_PAGE TEXT_
[Start of section]

Home > Prologue > Updates and news > April 2009
There has been a hiatus since the last version, as I have been working on a chapter on immunohistochemistry for the next edition of Spencer's Pathology of the Lung. This has entailed ensuring that the information on the pertinent antibodies is as complete as possible.
I have included a page on the immunohistochemistry of sarcomatoid mesothelioma.
DPC4 helps to distinguish ovarian borderline mucinous tumours from pancreatic carcinoma metastatic to the ovary.
The IARC has made the full text of six volumes of the World Health Organization Classification of Tumours freely available at http://www.iarc.fr/en/Publications/PDFs-online/Cancer-Pathology-and-Genetics. Since the books are in PDF format, I will need to give some thought as to whether I can link to specific tumours.
In our department, I have introduced an Excel spreadsheet to record the control sections. Each antibody for each day is colour coded as good (green), some minor defect (pale green), some significant defect (amber) or as failing to work at all (red). So problem antibodies show up as a line of amber, bad days as a column of amber. Comments are used to record the nature of each problem: fly the cursor over any cell with a red triangle in its corner and you will be able to read the comment. You are welcome to use this spreadsheet if you wish. You will just need to delete our data and adjust the antibody repertoire and date range. The Visual Basic function that works behind the scenes to counts the cells of each column is from Ozgrid.com. This function is the "macro" about which you will see a warning when opening the spreadsheet: it is safe to do so.

[End of section]

_DATA_
[Start of section]

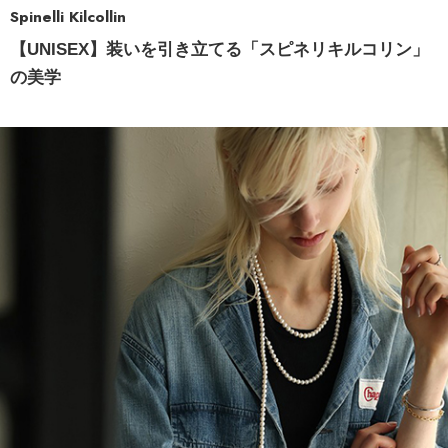
Spinelli Kilcollin
【UNISEX】装いを引き立てる「スピネリキルコリン」
の美学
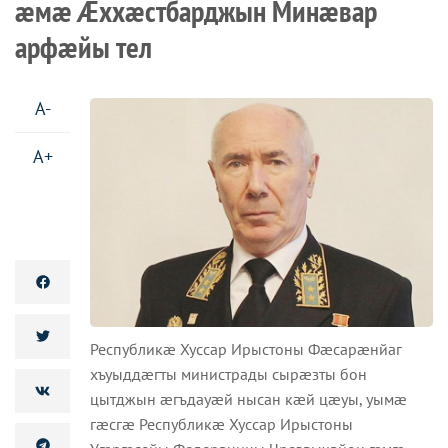
æмæ Æххæстбарджын Минæвар
арфæйы тел
A-
A+
Республикæ Хуссар Ирыстоны Фæсарæнйаг
хъуыддæгты министрады сырæзты бон
цытджын æгъдауæй нысан кæй цæуы, уымæ
гæсгæ Республикæ Хуссар Ирыстоны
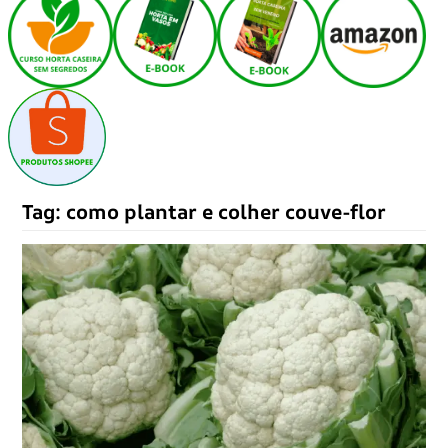
Tag:
como plantar e colher couve-flor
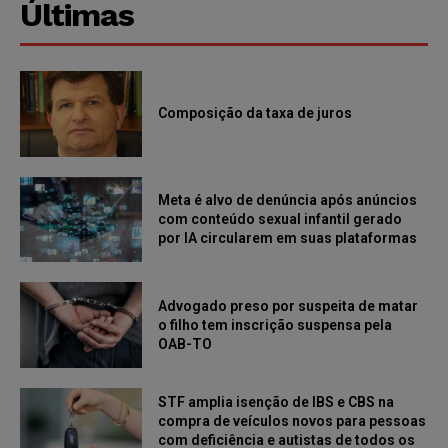
Últimas
Composição da taxa de juros
Meta é alvo de denúncia após anúncios
com conteúdo sexual infantil gerado
por IA circularem em suas plataformas
Advogado preso por suspeita de matar
o filho tem inscrição suspensa pela
OAB-TO
STF amplia isenção de IBS e CBS na
compra de veículos novos para pessoas
com deficiência e autistas de todos os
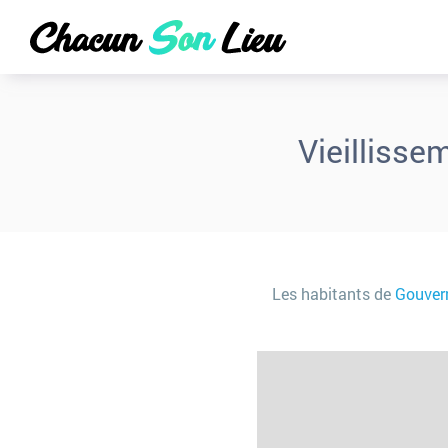
Vieillisse
Les habitants de
Gouver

[End of section]

_ASSIGNED TASK_
Decide whether each statement below agrees with the April 2009 update, and answer yes or no for each, quoting the words of the update that decide it.
1. In the departmental spreadsheet, an antibody that did not work at all is marked in red.
2. The IARC has made the full text of ten volumes of the World Health Organization Classification of Tumours freely available.
3. The chapter in progress is on immunohistochemistry for the next edition of Spencer's Pathology of the Lung.

_TASK RESULT_
1. Yes: "or as failing to work at all (red)"
2. No: "The IARC has made the full text of six volumes of the World Health Organization Classification of Tumours freely available"
3. Yes: "I have been working on a chapter on immunohistochemistry for the next edition of Spencer's Pathology of the Lung"